THÉÂTRE DE LA VILLE : LA RÉSISTIBLE ASCENSION d’ARTURO UI, de BERTOLT BRECHT par le BERLINER ENSEMBLE le 25 septembre 2012 (ms en sc : Heiner MÜLLER , avec Martin WUTTKE)

Scène finale

Si mes comptes sont bons, nous avons assisté hier soir à la 389ème représentation de “La Résistible Ascension d’Arturo Ui”, dans la mise en scène légendaire de Heiner Müller, qui depuis 1995, 17 ans déjà, se joue à guichets fermés à Berlin comme ailleurs: combien de personnes hier cherchaient des places devant le théâtre de la Ville archicomble! Je vous renvoie à mon compte rendu de la 378ème représentation, en janvier 2011, au Berliner Ensemble: il n’y a pas un mot à changer.
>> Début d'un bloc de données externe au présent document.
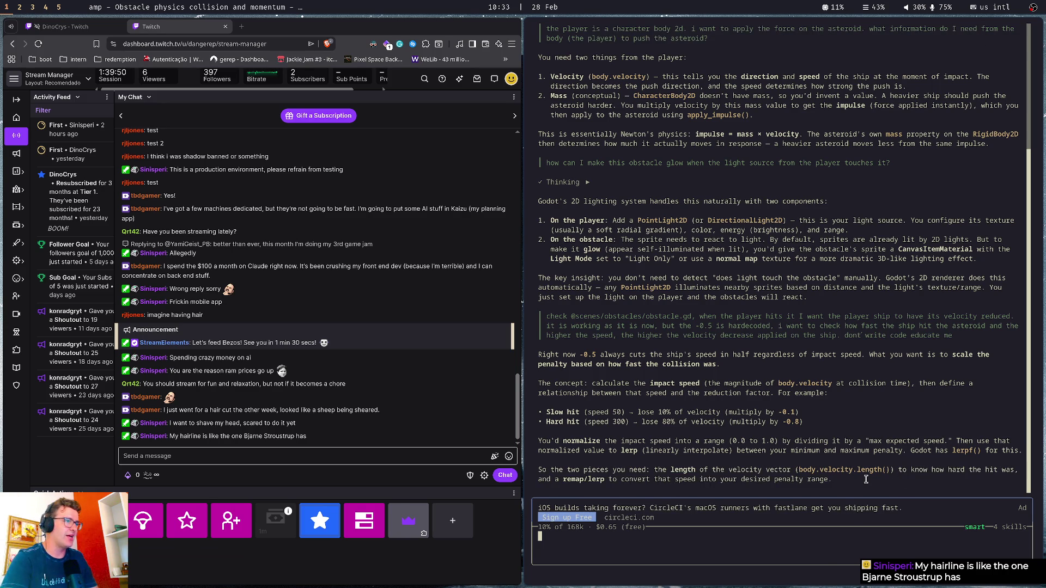
key("super+2")
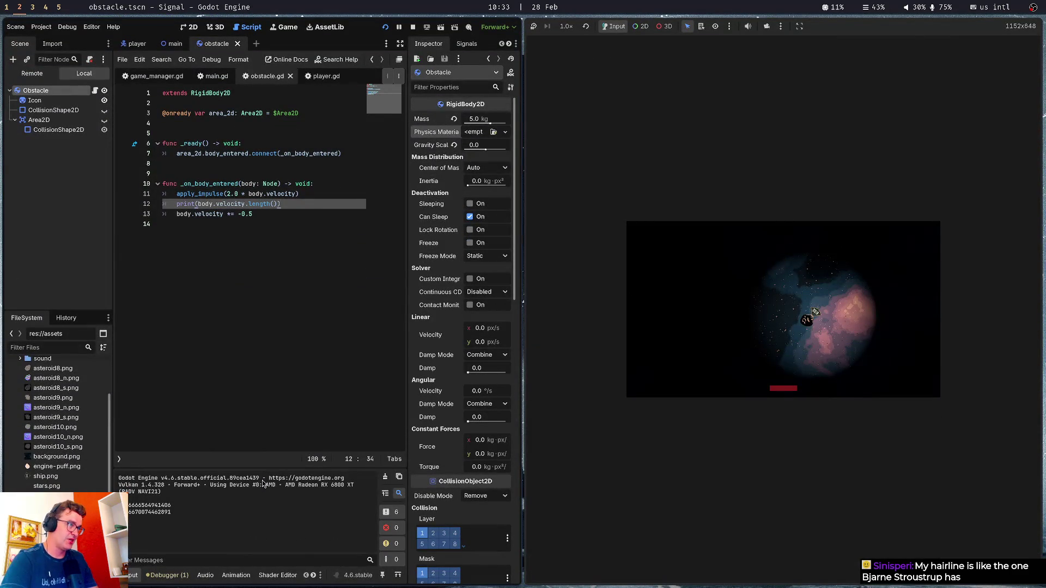
key("super+o")
left_click(431, 260)
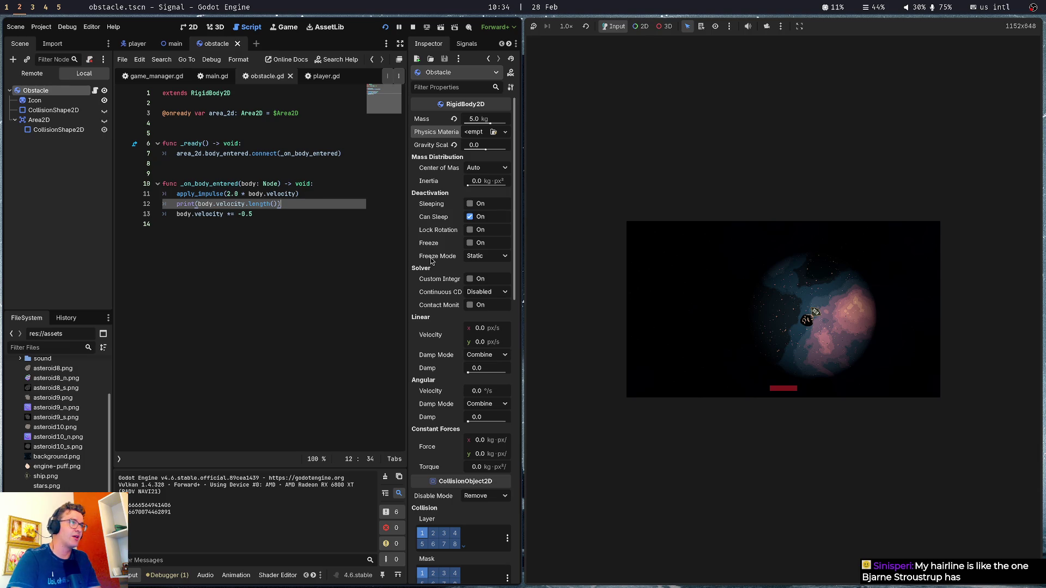
key("super+1")
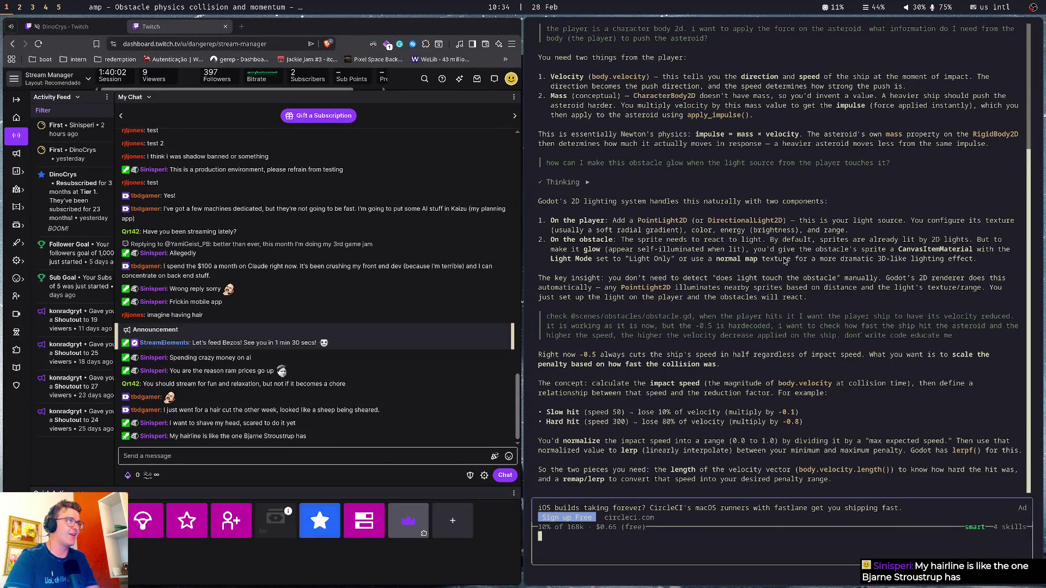
Search Brave for the C++ creator's name from chat, view image results, then close the tab
left_click_drag(244, 437, 294, 438)
key("ctrl+c")
key("ctrl+t")
key("ctrl+v")
key("Return")
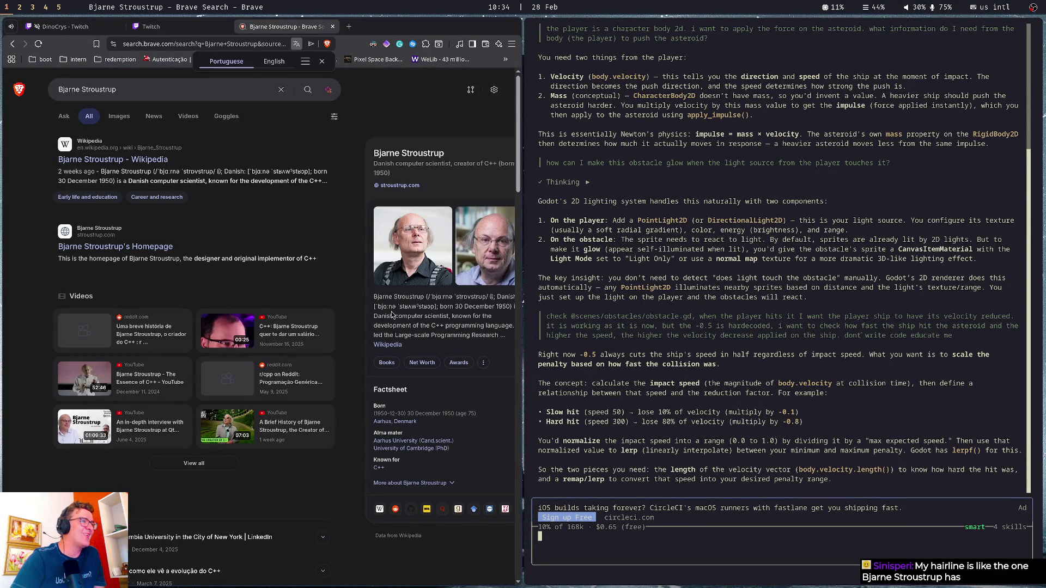
left_click(121, 116)
left_click(121, 116)
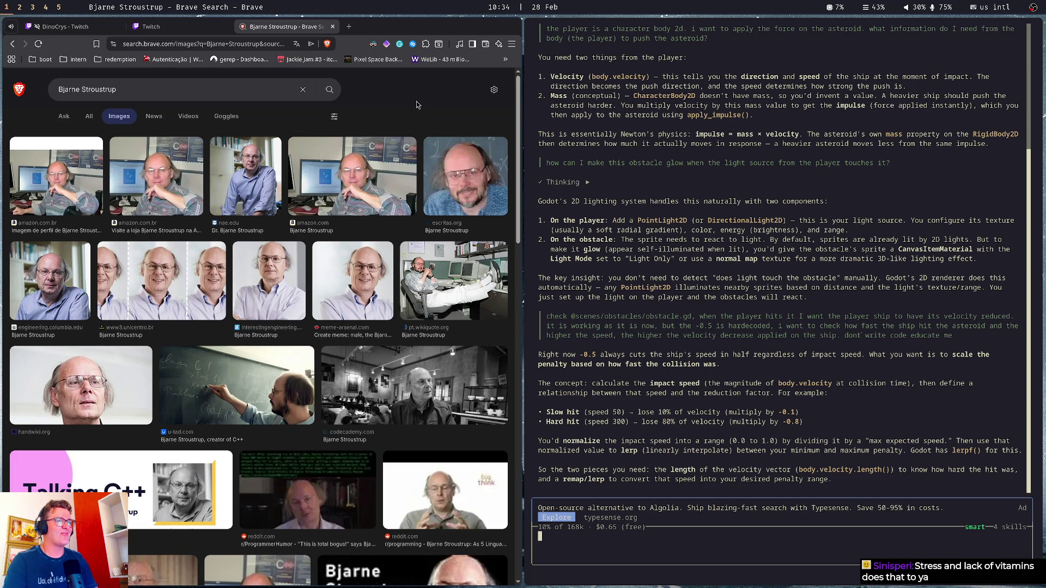
key("ctrl+w")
Cliquez donc sur: Arturo Ui 2011.

©-Barbara-Braun

Juste quelques notes: le triomphe obtenu par l’ensemble de la troupe montre l’effet du grand théâtre sur le public et souligne la pauvreté de la production française actuelle. La présence fréquente en France de la Schaubühne d’Ostermeier, ou du Theater Basel (Meine faire Dame),  ou du Berliner Ensemble permet de faire les comparaisons qui s’imposent. De plus le système du répertoire, je l’ai déjà écrit, permet de revoir à 17 ans de distance, un spectacle dont la fraîcheur est intacte, dont la prise sur le public est intacte, et balaie d’un coup les réflexions doctes sur l’éphémère au théâtre. Le théâtre peut être aussi un conservatoire des mises en scènes, sous certaines conditions bien sûr: permanence de l’acteur principal, suivi de la production par le metteur en scène ou son assistant (ici Stephan Suschke), et présence d’une vraie troupe, c’est à dire d’une histoire, d’une ambiance, de relations interpersonnelles, d’habitudes au sens fort du terme et non de la routine.
On est encore stupéfait par la performance de Martin Wuttke, un Chaplin d’aujourd’hui: je reste toujours bouche bée devant les premiers moments, où il mime le chien, avec la justesse de la respiration saccadée (fermez les yeux, c’est à s’y méprendre!), des gestes, et bien sûr devant la scène du vieux comédien, le climax de la représentation, avec un Jürgen Holtz (80 ans) bouleversant dans sa manière de dire le texte (y compris dans la scène finale, où le silence de la salle lorsqu’il parle est assourdissant). La manière de dire l’allemand (la langue dans cette pièce est déterminante), les variations de rythme, de respiration, de tempo, d’intensité sont extraordinaires chez tous les comédiens. La mise en scène qui mêle la musique (de tous genres), le chant, presque à la manière d’un cabaret berlinois,  et qui insiste sur l’alliance entre politique et crime en y jetant un œil sarcastique, et divertissant garde sa force et son rythme. Et puis Martin Wuttke, qui est à Arturo Ui au Berliner Ensemble ce que Ferruccio Soleri est à Arlecchino de Goldoni au Piccolo Teatro de Milan. Il EST l’Arturo Ui d’aujourd’hui, comme Ekkehard Schall fut celui des années 50. Mémorable, grandiose, pour l’éternité.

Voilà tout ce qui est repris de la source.